Pull every line that holds the word "green" from the entries.
+++ Record extracts
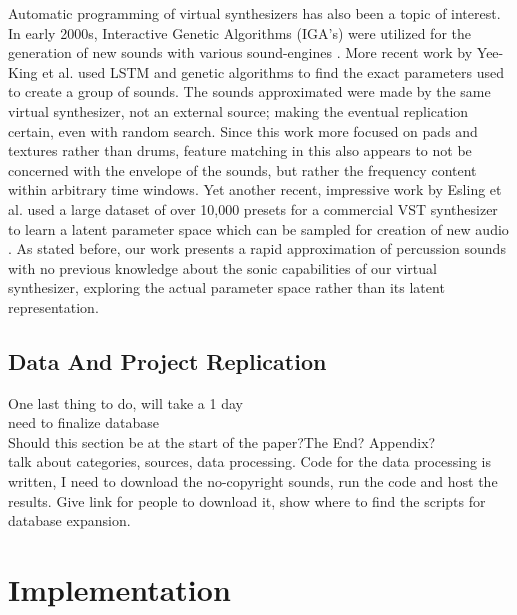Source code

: \documentclass{nime-alternate} %
\begin{document}
Automatic programming of virtual synthesizers has also been a topic of interest. In early 2000s, Interactive Genetic Algorithms (IGA's) were utilized for the generation of new sounds with various sound-engines \cite{johnson1999exploring,dahlstedt2001creating}. More recent work by Yee-King et al. \cite{yee2018automatic} used LSTM and genetic algorithms to find the exact parameters used to create a group of sounds. The sounds approximated were made by the same virtual synthesizer, not an external source; making the eventual replication certain, even with random search. Since this work more focused on pads and textures rather than drums, feature matching in this also appears to not be concerned with the envelope of the sounds, but rather the frequency content within arbitrary time windows. Yet another recent, impressive work by Esling et al. used a large dataset of over 10,000 presets for a commercial VST synthesizer to learn a latent parameter space which can be sampled for creation of new audio \cite{esling2019universal}. As stated before, our work presents a rapid approximation of percussion sounds with no previous knowledge about the sonic capabilities of our virtual synthesizer, exploring the actual parameter space rather than its latent representation. 


\subsection{Data And Project Replication}
\label{data}
\colorbox{green!=30}{One last thing to do, will take a 1 day}\\
\colorbox{green!=30}{need to finalize database}\\
\colorbox{blue!=30}{Should this section be at the start of the paper?The End? Appendix?}\\
talk about  categories, sources, data processing. 
Code for the data processing is written, I need to download the no-copyright sounds, run the code and host the results. 
Give link for people to download it, show where to find the scripts for database expansion.
\section{Implementation}
\label{impl}
\end{document}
++++++
→ **Result below**:
\colorbox{green!=30}{One last thing to do, will take a 1 day}\\
\colorbox{green!=30}{need to finalize database}\\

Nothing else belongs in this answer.